Au bout de vingt-trois appels, Sacha finit par décrocher. Son visage apparut dans le rectangle bleuté du téléphone. Elle eut droit, par écran interposé à la face larmoyante de Platitov. « Tu n’es pas encore arrivé sur Mirifax ?
- Non pas encore.
- Tu arrives bientôt ?
- Sacha, comment te récupérer ?
- Il ne s’agit pas de me récupérer Artem. Notre histoire est terminée.
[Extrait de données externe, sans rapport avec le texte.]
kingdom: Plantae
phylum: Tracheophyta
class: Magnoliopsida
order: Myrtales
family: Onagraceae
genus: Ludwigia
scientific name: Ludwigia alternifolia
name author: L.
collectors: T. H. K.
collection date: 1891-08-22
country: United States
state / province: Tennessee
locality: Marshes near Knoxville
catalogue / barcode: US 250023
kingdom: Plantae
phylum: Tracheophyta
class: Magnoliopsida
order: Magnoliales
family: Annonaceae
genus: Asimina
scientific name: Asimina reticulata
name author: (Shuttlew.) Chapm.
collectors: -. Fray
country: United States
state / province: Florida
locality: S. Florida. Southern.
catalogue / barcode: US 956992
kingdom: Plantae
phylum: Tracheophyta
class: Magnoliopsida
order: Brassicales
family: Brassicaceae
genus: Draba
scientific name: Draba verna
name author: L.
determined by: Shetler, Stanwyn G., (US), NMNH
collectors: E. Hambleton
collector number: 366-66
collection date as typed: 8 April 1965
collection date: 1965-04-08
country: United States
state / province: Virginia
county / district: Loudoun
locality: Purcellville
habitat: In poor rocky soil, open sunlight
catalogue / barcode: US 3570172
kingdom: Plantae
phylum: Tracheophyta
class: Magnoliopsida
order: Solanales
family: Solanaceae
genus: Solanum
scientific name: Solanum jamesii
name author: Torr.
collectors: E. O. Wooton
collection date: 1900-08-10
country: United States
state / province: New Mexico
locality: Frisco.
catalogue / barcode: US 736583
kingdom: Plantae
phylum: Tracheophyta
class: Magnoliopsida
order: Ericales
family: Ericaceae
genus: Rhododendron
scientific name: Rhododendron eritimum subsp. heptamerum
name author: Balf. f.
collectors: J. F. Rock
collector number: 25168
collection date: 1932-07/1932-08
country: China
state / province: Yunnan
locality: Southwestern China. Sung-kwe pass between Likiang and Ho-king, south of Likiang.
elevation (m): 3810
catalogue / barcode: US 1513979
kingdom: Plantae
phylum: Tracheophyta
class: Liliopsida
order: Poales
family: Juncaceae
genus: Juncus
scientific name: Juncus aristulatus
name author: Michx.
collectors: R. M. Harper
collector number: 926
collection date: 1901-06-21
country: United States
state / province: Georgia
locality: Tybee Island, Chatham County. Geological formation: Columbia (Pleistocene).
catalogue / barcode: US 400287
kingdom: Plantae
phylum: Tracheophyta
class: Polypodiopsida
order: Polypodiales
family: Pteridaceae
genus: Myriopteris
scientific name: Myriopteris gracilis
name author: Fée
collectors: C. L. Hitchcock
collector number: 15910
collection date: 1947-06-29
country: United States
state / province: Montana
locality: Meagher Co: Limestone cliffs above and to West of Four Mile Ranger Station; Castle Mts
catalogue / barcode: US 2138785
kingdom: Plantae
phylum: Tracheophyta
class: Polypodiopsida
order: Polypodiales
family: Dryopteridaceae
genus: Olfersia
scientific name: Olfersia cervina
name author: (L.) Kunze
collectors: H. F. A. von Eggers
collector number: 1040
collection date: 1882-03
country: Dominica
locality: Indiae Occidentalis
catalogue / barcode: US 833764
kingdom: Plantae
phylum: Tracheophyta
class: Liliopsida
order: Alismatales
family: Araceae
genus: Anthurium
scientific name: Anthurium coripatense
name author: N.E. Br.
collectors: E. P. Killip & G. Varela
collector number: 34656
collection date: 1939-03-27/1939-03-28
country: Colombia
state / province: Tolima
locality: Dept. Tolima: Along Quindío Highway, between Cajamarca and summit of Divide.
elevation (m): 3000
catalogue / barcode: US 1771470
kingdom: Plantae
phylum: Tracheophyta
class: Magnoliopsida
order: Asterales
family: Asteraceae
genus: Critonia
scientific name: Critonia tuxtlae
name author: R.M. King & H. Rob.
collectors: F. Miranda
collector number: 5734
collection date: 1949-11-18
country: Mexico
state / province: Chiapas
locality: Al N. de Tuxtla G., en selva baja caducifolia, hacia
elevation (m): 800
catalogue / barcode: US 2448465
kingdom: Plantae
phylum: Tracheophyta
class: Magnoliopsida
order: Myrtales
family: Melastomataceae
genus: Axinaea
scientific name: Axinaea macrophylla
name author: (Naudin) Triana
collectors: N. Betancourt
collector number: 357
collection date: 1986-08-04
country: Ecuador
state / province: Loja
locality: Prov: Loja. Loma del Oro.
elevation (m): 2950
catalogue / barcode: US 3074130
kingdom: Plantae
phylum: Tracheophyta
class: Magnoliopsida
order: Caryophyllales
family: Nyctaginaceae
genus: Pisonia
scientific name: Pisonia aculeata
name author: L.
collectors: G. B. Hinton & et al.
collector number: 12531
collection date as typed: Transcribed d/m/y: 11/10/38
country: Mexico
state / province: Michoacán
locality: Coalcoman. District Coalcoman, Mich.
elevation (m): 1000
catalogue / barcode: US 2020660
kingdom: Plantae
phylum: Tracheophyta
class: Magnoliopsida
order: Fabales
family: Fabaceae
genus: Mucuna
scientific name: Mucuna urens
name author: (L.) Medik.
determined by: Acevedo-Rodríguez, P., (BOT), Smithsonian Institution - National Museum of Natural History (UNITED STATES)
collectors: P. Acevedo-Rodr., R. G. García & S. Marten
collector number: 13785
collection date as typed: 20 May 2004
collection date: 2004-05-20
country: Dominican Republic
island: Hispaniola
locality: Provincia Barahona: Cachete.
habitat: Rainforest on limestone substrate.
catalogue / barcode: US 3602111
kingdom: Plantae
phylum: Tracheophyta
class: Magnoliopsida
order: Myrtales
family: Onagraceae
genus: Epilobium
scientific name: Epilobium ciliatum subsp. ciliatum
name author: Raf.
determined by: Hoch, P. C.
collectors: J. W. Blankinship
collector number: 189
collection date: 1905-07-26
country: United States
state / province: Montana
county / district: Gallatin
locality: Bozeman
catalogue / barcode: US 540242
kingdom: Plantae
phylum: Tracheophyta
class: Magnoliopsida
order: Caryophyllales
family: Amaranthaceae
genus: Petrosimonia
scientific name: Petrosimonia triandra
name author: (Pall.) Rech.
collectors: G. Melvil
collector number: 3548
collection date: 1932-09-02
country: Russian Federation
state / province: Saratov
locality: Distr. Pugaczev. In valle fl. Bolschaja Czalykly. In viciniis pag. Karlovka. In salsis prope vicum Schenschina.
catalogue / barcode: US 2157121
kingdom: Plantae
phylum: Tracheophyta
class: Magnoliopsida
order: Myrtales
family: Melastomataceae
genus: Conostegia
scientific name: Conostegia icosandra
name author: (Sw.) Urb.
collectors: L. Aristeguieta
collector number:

- Je ne peux vraiment rien faire…
- Non.
- J’ai fait quelque chose qu’il ne fallait pas ?
- Non, rien n’est de ta faute.
- Alors pourquoi tu me quittes ?
- Enfin si…c’est sans doute un peu de ta faute.
- Sacha, je peux te confier quelque chose ?
- Vas-y.
- Un sage disait : « l’amour est un chemin semé d’embûches, mais la force de l’amour se mesure au nombre des embûches que l’on parvient à surmonter. »
- …
- Tu en penses quoi ?
- Que tu devrais laisser les bûches tranquilles.
- Il disait aussi : « peu importe les obstacles que l’on rencontre dans la vie, ce qui compte c’est d’apprendre à les maîtriser ensemble. »
- …
- « Plus grand est l’amour, plus profonde est la peine ».
- Et plus grande est la peine, plus profond est l’amour ?
- « L’amour est une fleur qui se fane, mais qui parfois se transforme en fruit… »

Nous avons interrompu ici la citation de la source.